# Problem to work on:
Write the next part of the passage on property rights and transaction costs in developing countries, starting after its last sentence.

::: Text shown :::

Transaction costs due to distributional conflicts, political settlements, and weak enforcement capacity have important implications for the implementation of property rights in developing countries. While critical analysis of these factors is missing in the mainstream economics approach to property rights, it is obvious that incorporating such analysis will be crucial in designing policies to minimize transaction costs that hinder an efficient functioning of property rights. Specifically, there is a need for an alignment of interests among powerful political and economic interests if property rights are to be more efficient at reducing transaction costs. 

A fundamental limitation of contemporary property rights theory is its inability to incorporate factors that might reduce property rights from solving transaction costs, particularly in developing countries. This piece reviews the mainstream explanation of the relationship between property rights and transaction costs and then evaluates factors that can inhibit property rights from reducing relevant transaction costs, which include distributional conflicts, costly enforcement capacity, political settlement, and measurement problems. Major emphasis is placed on social conflicts and organization of power which are missing from the conventional analysis of property rights.

::: Data provided :::

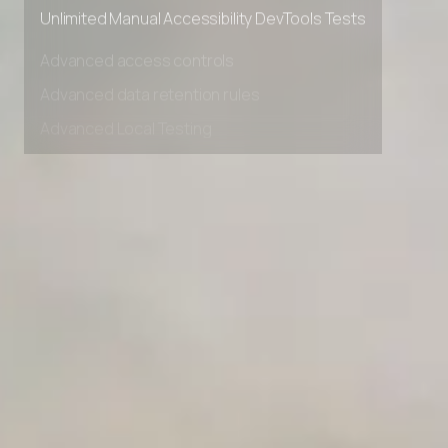
Private Slack Channel
Unlimited Manual Accessibility DevTools Tests
Advanced access controls
Advanced data retention rules
Advanced Local Testing
Premium Support options
Early access to beta features
Private Slack Channel
Unlimited Manual Accessibility DevTools Tests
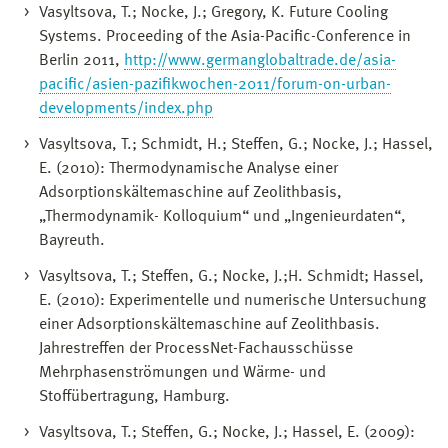
Vasyltsova, T.; Nocke, J.; Gregory, K. Future Cooling
Systems. Proceeding of the Asia-Pacific-Conference in
Berlin 2011,
http://www.germanglobaltrade.de/asia-
pacific/asien-pazifikwochen-2011/forum-on-urban-
developments/index.php
Vasyltsova, T.; Schmidt, H.; Steffen, G.; Nocke, J.; Hassel,
E. (2010): Thermodynamische Analyse einer
Adsorptionskältemaschine auf Zeolithbasis,
„Thermodynamik- Kolloquium“ und „Ingenieurdaten“,
Bayreuth.
Vasyltsova, T.; Steffen, G.; Nocke, J.;H. Schmidt; Hassel,
E. (2010): Experimentelle und numerische Untersuchung
einer Adsorptionskältemaschine auf Zeolithbasis.
Jahrestreffen der ProcessNet-Fachausschüsse
Mehrphasenströmungen und Wärme- und
Stoffübertragung, Hamburg.
Vasyltsova, T.; Steffen, G.; Nocke, J.; Hassel, E. (2009):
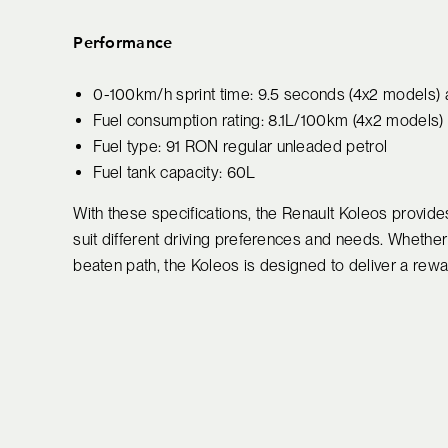
Performance
0-100km/h sprint time: 9.5 seconds (4x2 models)
Fuel consumption rating: 8.1L/100km (4x2 models
Fuel type: 91 RON regular unleaded petrol
Fuel tank capacity: 60L
With these specifications, the Renault Koleos provides 
suit different driving preferences and needs. Whether y
beaten path, the Koleos is designed to deliver a rewa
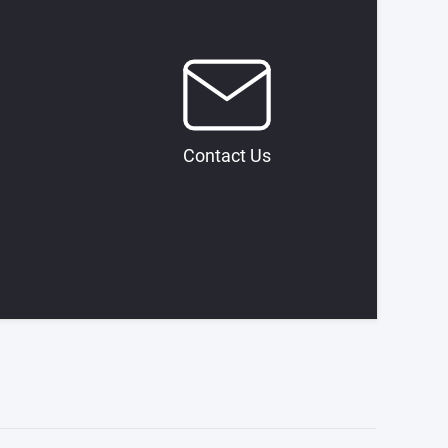
Contact Us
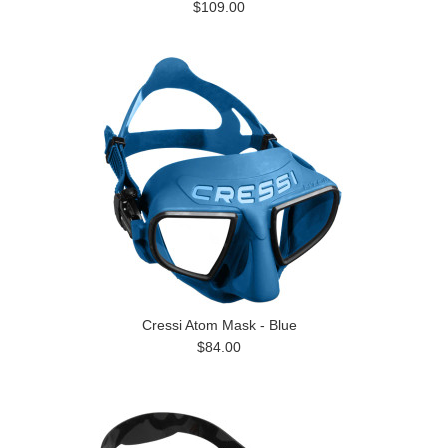
$109.00
Cressi Atom Mask - Blue
$84.00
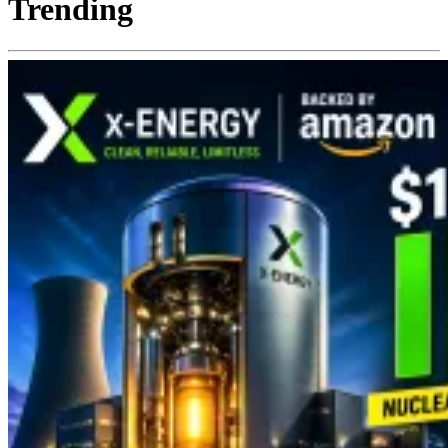
Trending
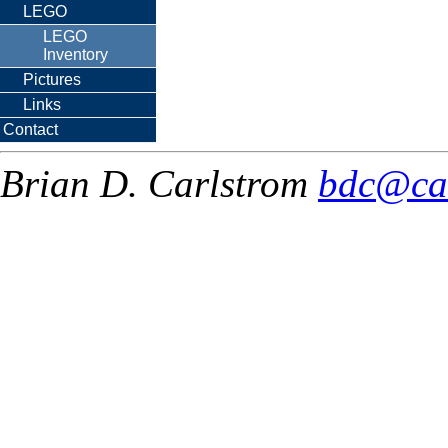
LEGO
LEGO
Inventory
Pictures
Links
Contact
Brian D. Carlstrom
bdc@ca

:::

# Output of the task:
In this respect, the political settlements framework developed by SOAS economist Mushtaq Khan can enrich our understanding of the operations of property rights in developing countries. Khan (2018) defines political settlements as “social orders characterised by distributions of organizational power that together with specific formal and informal institutions effectively achieve at least the minimum requirements of political and economic sustainability for that society”. In short, political settlement means the distribution of power among different groups.

The origins of the mainstream view of property rights 

It is widely believed that John Locke was the first great thinker on property rights, owing to his influential work, Two Treatises of Government, which made a passionate argument for inalienable rights to life, liberty, and property, as well as the limited but crucial role of the state in the enforcement of such rights. However, Locke failed to critically appreciate significant transaction costs associated with the operation of these inalienable rights, such as the cost of getting people to agree on the allocation and outcomes of property rights and the cost of their enforcement. This systematic relegation of the role of critical factors that create transaction costs within the context of property rights seems to resonate with the assumption of zero transaction cost in neoclassical economics. For instance, in the world of Robinson Crusoe, it is assumed that agents can interact in markets to exchange at zero transaction cost due to well-defined property rights (Starr, 2011).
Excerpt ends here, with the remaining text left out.